** Supplied material **
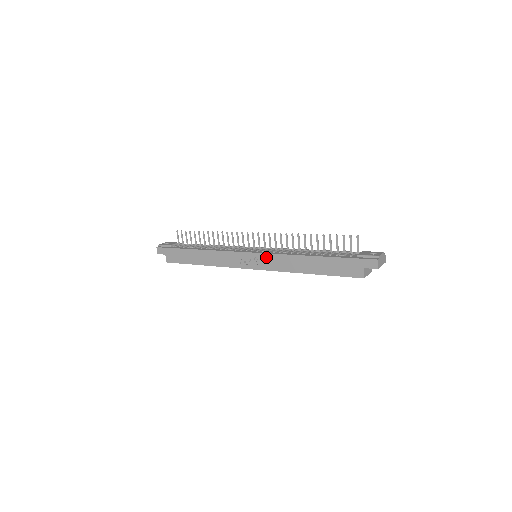
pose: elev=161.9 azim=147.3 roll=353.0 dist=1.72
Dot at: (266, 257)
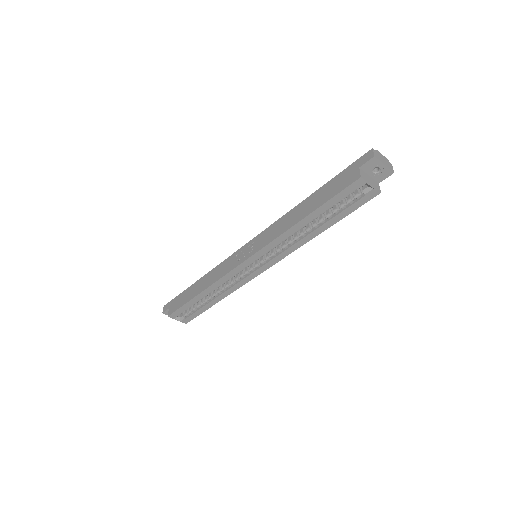
Dot at: (261, 236)
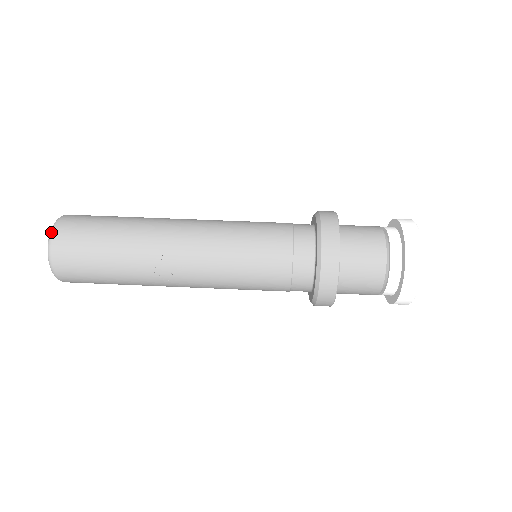
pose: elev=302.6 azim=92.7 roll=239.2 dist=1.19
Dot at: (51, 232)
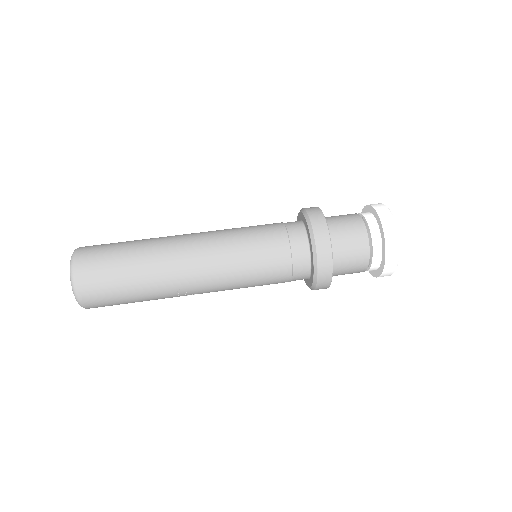
Dot at: (73, 284)
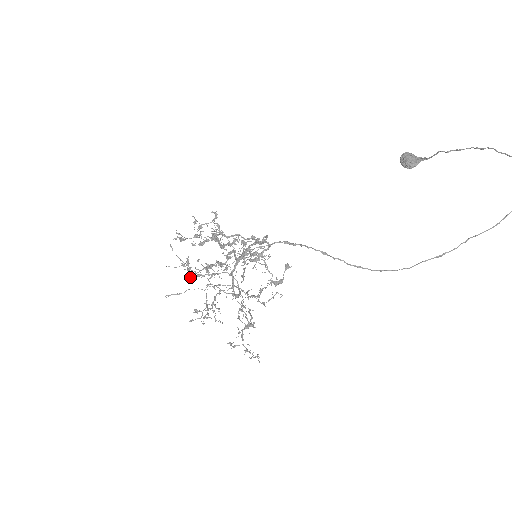
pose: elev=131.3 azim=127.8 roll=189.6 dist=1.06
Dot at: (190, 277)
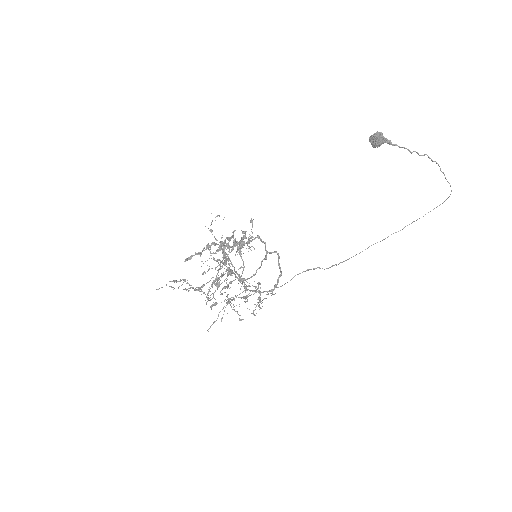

** Problem statement **
Please copy out every line of the rows above without changing anything, and leave the pictures out.

** Exercise answer **
pose: elev=161.9 azim=147.3 roll=353.0 dist=1.72
Dot at: (266, 257)
Dot at: (261, 236)
pose: elev=302.6 azim=92.7 roll=239.2 dist=1.19
Dot at: (51, 232)
Dot at: (73, 284)
pose: elev=131.3 azim=127.8 roll=189.6 dist=1.06
Dot at: (190, 277)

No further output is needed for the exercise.